同じ頃。魔法少女協会日本支部本部、情報班のオフィス。
「……おかしい」
新実由鶴は、松葉杖を壁に立てかけたまま、車椅子に座って大量のモニターに囲まれていた。全身打撲の療養はまだ完全に明けていないが、彼女は病室のベッドではなく職務に戻っていた。
「新実少佐、まだ復帰は早いのでは……」
部下の一人がおずおずと声をかけるが、由鶴は画面から目を離さない。
「休んでいる場合ではありません。……見てください、これを」
由鶴が示したのは、日本全国の地脈魔力濃度をリアルタイムで表示するマップだった。数週間前から徐々に赤く染まりつつあったそれが、ここ数日でさらに急激な変化を見せていた。

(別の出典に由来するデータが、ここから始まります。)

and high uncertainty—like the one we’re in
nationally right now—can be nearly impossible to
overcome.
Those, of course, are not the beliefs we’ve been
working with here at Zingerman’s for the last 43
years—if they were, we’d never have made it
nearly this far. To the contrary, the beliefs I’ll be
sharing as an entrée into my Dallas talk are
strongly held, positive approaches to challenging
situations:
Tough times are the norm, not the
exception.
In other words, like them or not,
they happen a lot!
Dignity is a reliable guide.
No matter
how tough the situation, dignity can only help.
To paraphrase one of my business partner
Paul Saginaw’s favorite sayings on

「魔力濃度の上昇速度が、当初の予測モデルを二十三パーセントも上回っています。……何かが、想定より早く動いている」
「福音の鐘の影響でしょうか」
「それだけでは説明がつきません。ジャマーによる地脈汚染は局所的なはずです。これは、もっと広範囲かつ根本的な……まるで、大地そのものが『何か』に呼応しているような数値です」
由鶴は眼鏡の奥の瞳を細め、タブレットを操作して過去のデータと重ね合わせた。
「……もう一つ、気になるデータがあります。都内各所の野生動物の異常行動報告が、この一週間で通常の十七倍に急増している」
「野生動物、ですか?」
「カラス、野良猫、公園の鯉。いずれも、普段の生息域から一斉に姿を消しているという報告です。動物は、人間よりも先に『歪み』を感知する。……これは、スタンピードの前兆として、過去の文献にも記録されているパターンと酷似しています」
由鶴は車椅子の上で、痛む肋骨を押さえながらも、鋭い眼光で画面を睨み続けた。
「予測より、早い。……このままでは、会長が想定していた『数週間以内』という猶予すらないかもしれません」
◆
その夜。三神家の食卓に肉じゃがが並んでいた頃。 零のスマートフォンに、見慣れない番号から一本の着信が入った。
「……ん? 知らない番号だな」
訝しみながらも、零は廊下に出て通話に応じた。
「もしもし」
「——三神くん。夜分に失礼します。新実です」
由鶴の声だった。しかし、いつものからかうような、あるいは執着じみた調子は、そこにはなかった。妙に静かで、真剣な声色だ。
「……由鶴さん? どうしたんですか、こんな時間に」
「単刀直入に言います。ここ最近、身の回りで何か『違和感』を覚えたことはありませんか。例えば……普段いるはずの生き物が急にいなくなった、とか」
零の心臓が、小さく跳ねた。夕方見た、カラスのいない雑木林。
「……なんで、それを」
「やはり。……三神くん、これはあなたを検体として扱おうとしているわけではありません。個人的な忠告です」
由鶴の声のトーンは、いつもの好奇心に満ちたものではなく、どこか焦りと緊張を滲ませていた。
「近日中に、過去十年で最大規模の魔獣の大量発生——スタンピードが起きる可能性が極めて高いと、協会は分析しています。しかも、当初の予測より事態の進行が早まっている。……一般人であるあなたは、決して一人で夜間の外出はしないでください。特に、川沿いや公園、緑地の近くは危険です」
「……」
零は無言で、由鶴の言葉を聞いていた。 その口調には、いつものような執拗な探求心の匂いはなく、ただ純粋な、危機に対する警告だけがあった。
「あなたの特異体質については、正直まだ興味は尽きません。ですが……この件に関しては、私は情報班の一員として、市民であるあなたの安全を最優先にお伝えしています。今、あなたの周りにも、何か異変の兆しがあるなら、些細なことでも構いません。私に、教えてもらえませんか」
「……本当に、俺の身体が目的じゃないんですか」
「今この瞬間だけは、違います。三神くん。……あなたに何かあれば、緋雪は絶対に自分を許さないでしょうから」
電話の向こうで、由鶴が小さく息を吐く気配がした。
「……分かりました。実は、夕方から近所のカラスが一羽も見当たらなくて」
「——やはり」
由鶴の声が、緊張を帯びた。
「三神くん。あなたの家の近辺も、対象範囲に入っている可能性があります。詳しい座標を、後ほど送ってもらえますか。……くれぐれも、油断はしないように」
「分かりました。……由鶴さん、あなた、いつもと違いますね」
「フフッ……何を今更。私だって、市民を守るために働いているんですよ。……ただ、平時はその合間に、少しばかり趣味の研究を挟んでいるだけです」
いつもの調子を少しだけ取り戻しつつも、由鶴はそう言って通話を切った。
零はスマートフォンを握りしめたまま、しばらく廊下に立ち尽くしていた。 由鶴の言葉に嘘は感じられなかった。彼女は、確かに『何か』を本気で恐れている。
「……肉じゃが、冷めるな」
零はポツリと呟き、リビングへと戻った。 しかし、その足取りはいつもより少しだけ、重かった。 平穏な日常の裏側で、静かに、しかし確実に、何か大きなものが動き始めていた。